Progress or pretence?

A wide range of recommendations were not accepted, merely noted, despite offering basic ways to relieve harsh and preventable suffering for numerous individuals and families. Besides several relating to abolishing the death penalty and to ending state victimisation on people on grounds of sexual orientation and gender identity, examples included 65.68, “Properly investigate and prosecute allegations of torture and extrajudicial killings by the police”; 65.147, “Uphold the rights to freedom of expression and peaceful assembly and release all individuals who have been detained for participation in peaceful protests”; and 65.271, “Take administrative, legislative and other measures to guarantee Indigenous Peoples their fundamental rights, including the recognition of their legal status, access to land, linguistic identity, access to health, education and other fundamental rights.”

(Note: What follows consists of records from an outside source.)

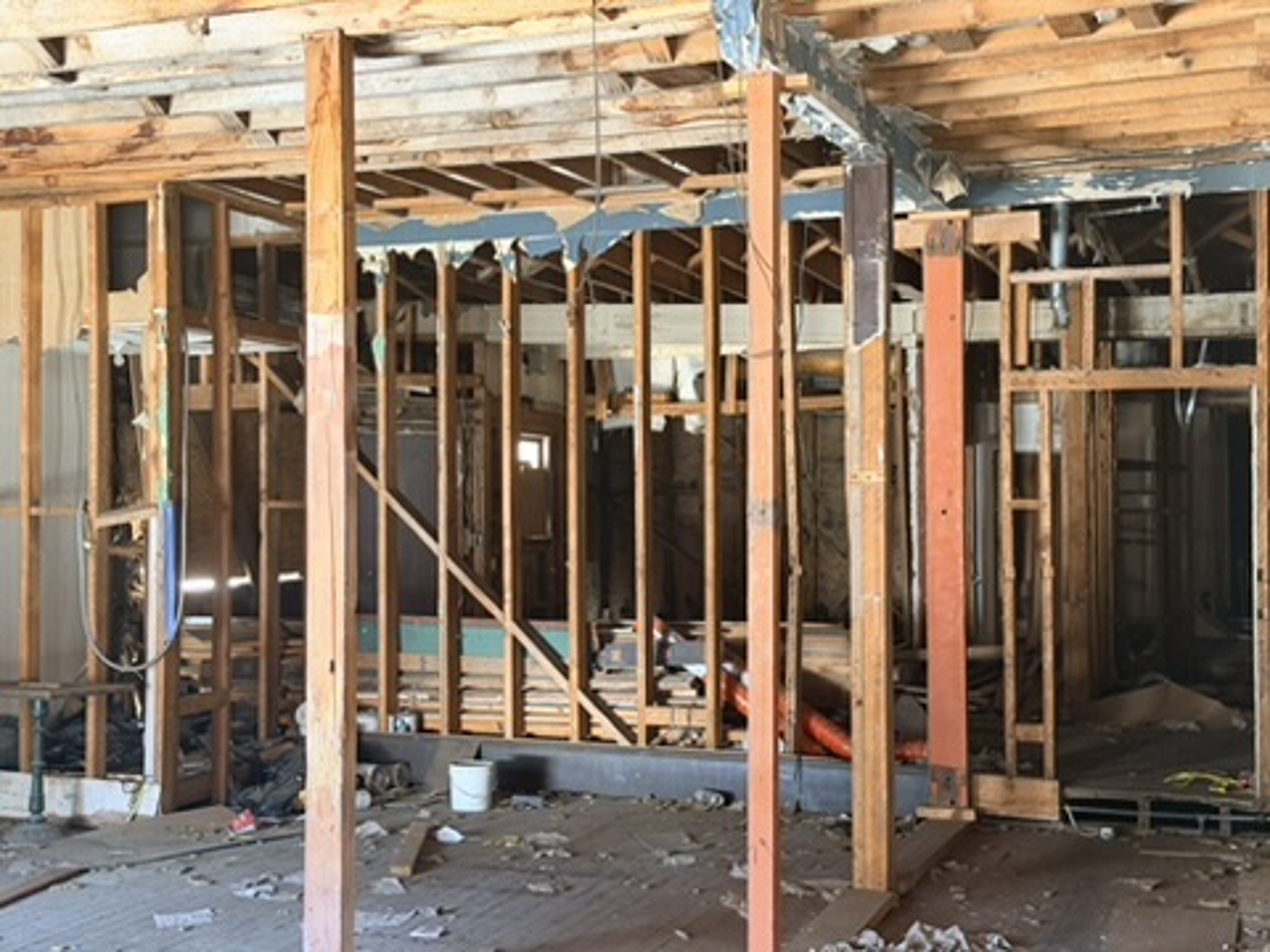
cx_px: 635
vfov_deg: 30.3
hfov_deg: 39.7
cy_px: 476
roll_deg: -0.2
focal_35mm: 48
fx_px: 1761
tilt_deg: +3.4
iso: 320
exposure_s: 1/40
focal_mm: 6.76
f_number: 1.78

Yet even the regime’s concessions apparently made to Sri Lankans demanding that their human rights be respected often contain a catch or are so vague as to be almost meaningless while concrete proposals to put these into practice have not been agreed. For instance, while the need to repeal the deeply flawed and unjust Prevention of Terrorism Act has been accepted, ministers seems no closer to proposing an alternative guaranteeing international standards of justice.

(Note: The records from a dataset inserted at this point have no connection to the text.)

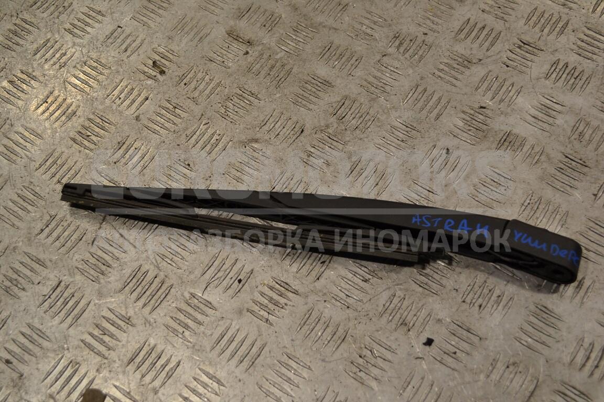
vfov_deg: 28.1
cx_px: 302
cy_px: 201
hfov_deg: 41.1
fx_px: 805
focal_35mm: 48
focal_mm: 32
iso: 250
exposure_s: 1/125
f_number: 5.6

The planned national truth and reconciliation mechanism lacks credibility, as organisations representing victims and their families have made clear. “The victim community has no confidence in any local commission or tribunal created by the Sri Lankan state. These commissions have in fact revealed the intentions of successive governments to scuttle truth-seeking and the victims’ quest for accountability,” they stated.

Acting on promises to advance gender based equality might seem not as politically controversial. Yet recommendations not supported included, 65.16, “Ratify the International Labour Organization conventions, including the Maternity Protection Convention, 2000 (No. 183), the Domestic Workers Convention, 2011 (No. 189), and the Violence and Harassment Convention, 2019 (No. 190)”; 65.241, “Remove all marital rape exceptions from laws criminalizing rape and require police to investigate and appropriately prosecute all acts of gender-based violence, including against a woman by her husband”; and 65.247, “Recognize female genital mutilation as a violation of the rights of women and girls by strengthening its legislative framework, by creating multisectoral coordination mechanisms and adopting policies to prevent and eliminate all harmful practices.” Actually protecting women and girls from unscrupulous employers and family violence is, in many instances, a step too far for the rulers.

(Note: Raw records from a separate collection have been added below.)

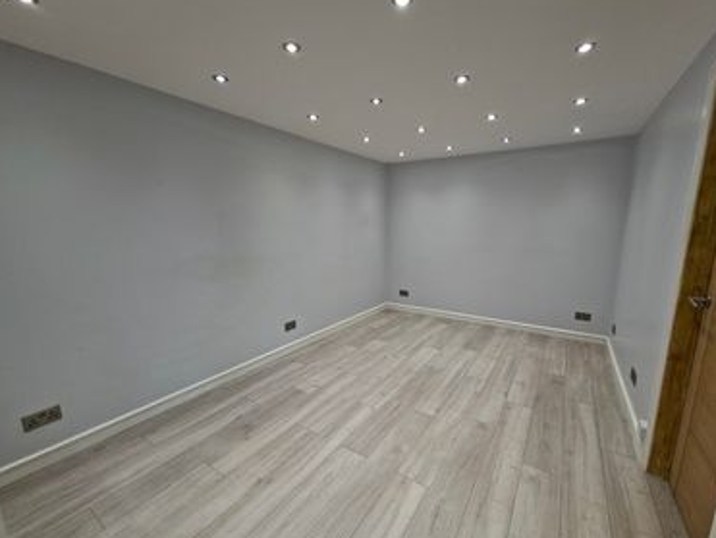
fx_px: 290
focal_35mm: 14
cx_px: 369
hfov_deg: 102.0
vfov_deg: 85.7
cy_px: 280
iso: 80
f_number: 2.2
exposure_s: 1/50
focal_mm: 1.74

Various pledges to tackle poverty, strengthen social protection and ensure essential healthcare are even further removed from reality. Millions of people cannot even afford to feed themselves and their families properly, with particularly damaging effects on children. Public services have been damaged. Health and other professionals are leaving the country in droves.

And, as civil society organisations and expert commentators have underlined, measures adopted to meet IMF demands are ripping further holes in an already tattered safety net meant to protect the most vulnerable. Pregnant and breastfeeding women cannot get adequate nutrition, with serious long term consequences. A more responsible and competent government might have negotiated a deal with more safeguards for those at risk and which would not lead to a downward spiral. But this was not to be. In the circumstances, there is overwhelming evidence that social protection measures are not working, the healthcare system is badly affected and more people are being sucked into extreme poverty.

As a former head of the Human Rights Commission of Sri Lanka, Professor Deepika Udagama, pointed out recently, different kinds of rights are intertwined. The Sri Lankan state is failing on multiple counts.